**EXERCISE DESCRIPTION**
How many lines of the data contain the string "military"? Write the number and nothing more.

[ENTRIES PROVIDED Boundary: Start]

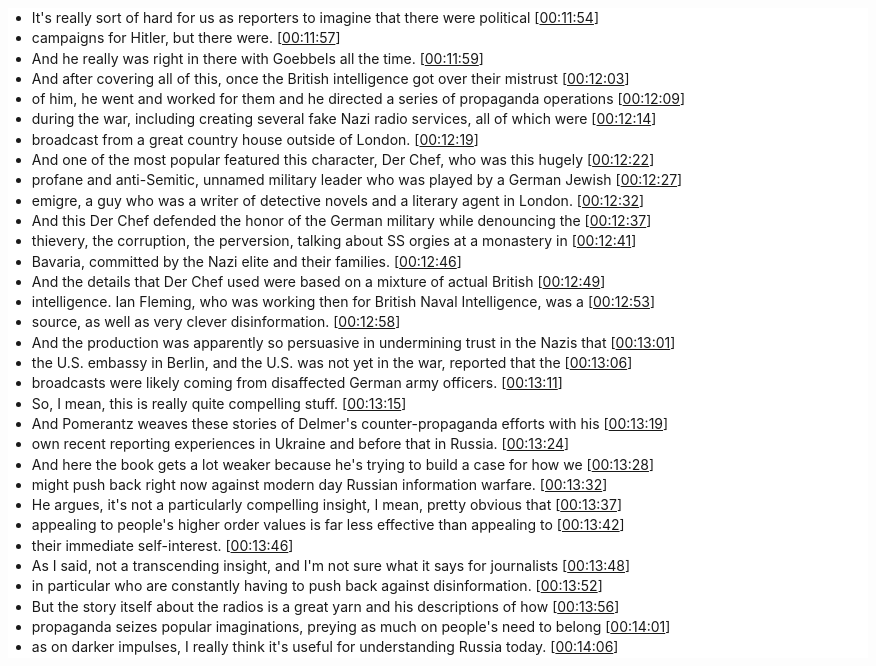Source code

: *  It's really sort of hard for us as reporters to imagine that there were political [[00:11:54](https://www.youtube.com/watch?v=tgbwc6pfKTU&t=714.0799999999999s)]
*  campaigns for Hitler, but there were. [[00:11:57](https://www.youtube.com/watch?v=tgbwc6pfKTU&t=717.64s)]
*  And he really was right in there with Goebbels all the time. [[00:11:59](https://www.youtube.com/watch?v=tgbwc6pfKTU&t=719.8s)]
*  And after covering all of this, once the British intelligence got over their mistrust [[00:12:03](https://www.youtube.com/watch?v=tgbwc6pfKTU&t=723.3s)]
*  of him, he went and worked for them and he directed a series of propaganda operations [[00:12:09](https://www.youtube.com/watch?v=tgbwc6pfKTU&t=729.58s)]
*  during the war, including creating several fake Nazi radio services, all of which were [[00:12:14](https://www.youtube.com/watch?v=tgbwc6pfKTU&t=734.26s)]
*  broadcast from a great country house outside of London. [[00:12:19](https://www.youtube.com/watch?v=tgbwc6pfKTU&t=739.18s)]
*  And one of the most popular featured this character, Der Chef, who was this hugely [[00:12:22](https://www.youtube.com/watch?v=tgbwc6pfKTU&t=742.62s)]
*  profane and anti-Semitic, unnamed military leader who was played by a German Jewish [[00:12:27](https://www.youtube.com/watch?v=tgbwc6pfKTU&t=747.36s)]
*  emigre, a guy who was a writer of detective novels and a literary agent in London. [[00:12:32](https://www.youtube.com/watch?v=tgbwc6pfKTU&t=752.1s)]
*  And this Der Chef defended the honor of the German military while denouncing the [[00:12:37](https://www.youtube.com/watch?v=tgbwc6pfKTU&t=757.0400000000001s)]
*  thievery, the corruption, the perversion, talking about SS orgies at a monastery in [[00:12:41](https://www.youtube.com/watch?v=tgbwc6pfKTU&t=761.84s)]
*  Bavaria, committed by the Nazi elite and their families. [[00:12:46](https://www.youtube.com/watch?v=tgbwc6pfKTU&t=766.16s)]
*  And the details that Der Chef used were based on a mixture of actual British [[00:12:49](https://www.youtube.com/watch?v=tgbwc6pfKTU&t=769.72s)]
*  intelligence. Ian Fleming, who was working then for British Naval Intelligence, was a [[00:12:53](https://www.youtube.com/watch?v=tgbwc6pfKTU&t=773.52s)]
*  source, as well as very clever disinformation. [[00:12:58](https://www.youtube.com/watch?v=tgbwc6pfKTU&t=778.0s)]
*  And the production was apparently so persuasive in undermining trust in the Nazis that [[00:13:01](https://www.youtube.com/watch?v=tgbwc6pfKTU&t=781.42s)]
*  the U.S. embassy in Berlin, and the U.S. was not yet in the war, reported that the [[00:13:06](https://www.youtube.com/watch?v=tgbwc6pfKTU&t=786.74s)]
*  broadcasts were likely coming from disaffected German army officers. [[00:13:11](https://www.youtube.com/watch?v=tgbwc6pfKTU&t=791.02s)]
*  So, I mean, this is really quite compelling stuff. [[00:13:15](https://www.youtube.com/watch?v=tgbwc6pfKTU&t=795.38s)]
*  And Pomerantz weaves these stories of Delmer's counter-propaganda efforts with his [[00:13:19](https://www.youtube.com/watch?v=tgbwc6pfKTU&t=799.18s)]
*  own recent reporting experiences in Ukraine and before that in Russia. [[00:13:24](https://www.youtube.com/watch?v=tgbwc6pfKTU&t=804.9399999999999s)]
*  And here the book gets a lot weaker because he's trying to build a case for how we [[00:13:28](https://www.youtube.com/watch?v=tgbwc6pfKTU&t=808.9599999999999s)]
*  might push back right now against modern day Russian information warfare. [[00:13:32](https://www.youtube.com/watch?v=tgbwc6pfKTU&t=812.68s)]
*  He argues, it's not a particularly compelling insight, I mean, pretty obvious that [[00:13:37](https://www.youtube.com/watch?v=tgbwc6pfKTU&t=817.64s)]
*  appealing to people's higher order values is far less effective than appealing to [[00:13:42](https://www.youtube.com/watch?v=tgbwc6pfKTU&t=822.0s)]
*  their immediate self-interest. [[00:13:46](https://www.youtube.com/watch?v=tgbwc6pfKTU&t=826.4399999999999s)]
*  As I said, not a transcending insight, and I'm not sure what it says for journalists [[00:13:48](https://www.youtube.com/watch?v=tgbwc6pfKTU&t=828.76s)]
*  in particular who are constantly having to push back against disinformation. [[00:13:52](https://www.youtube.com/watch?v=tgbwc6pfKTU&t=832.24s)]
*  But the story itself about the radios is a great yarn and his descriptions of how [[00:13:56](https://www.youtube.com/watch?v=tgbwc6pfKTU&t=836.5400000000001s)]
*  propaganda seizes popular imaginations, preying as much on people's need to belong [[00:14:01](https://www.youtube.com/watch?v=tgbwc6pfKTU&t=841.12s)]
*  as on darker impulses, I really think it's useful for understanding Russia today. [[00:14:06](https://www.youtube.com/watch?v=tgbwc6pfKTU&t=846.0600000000001s)]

[ENTRIES PROVIDED Boundary: End]

**RESPONSE TO THE TASK**
2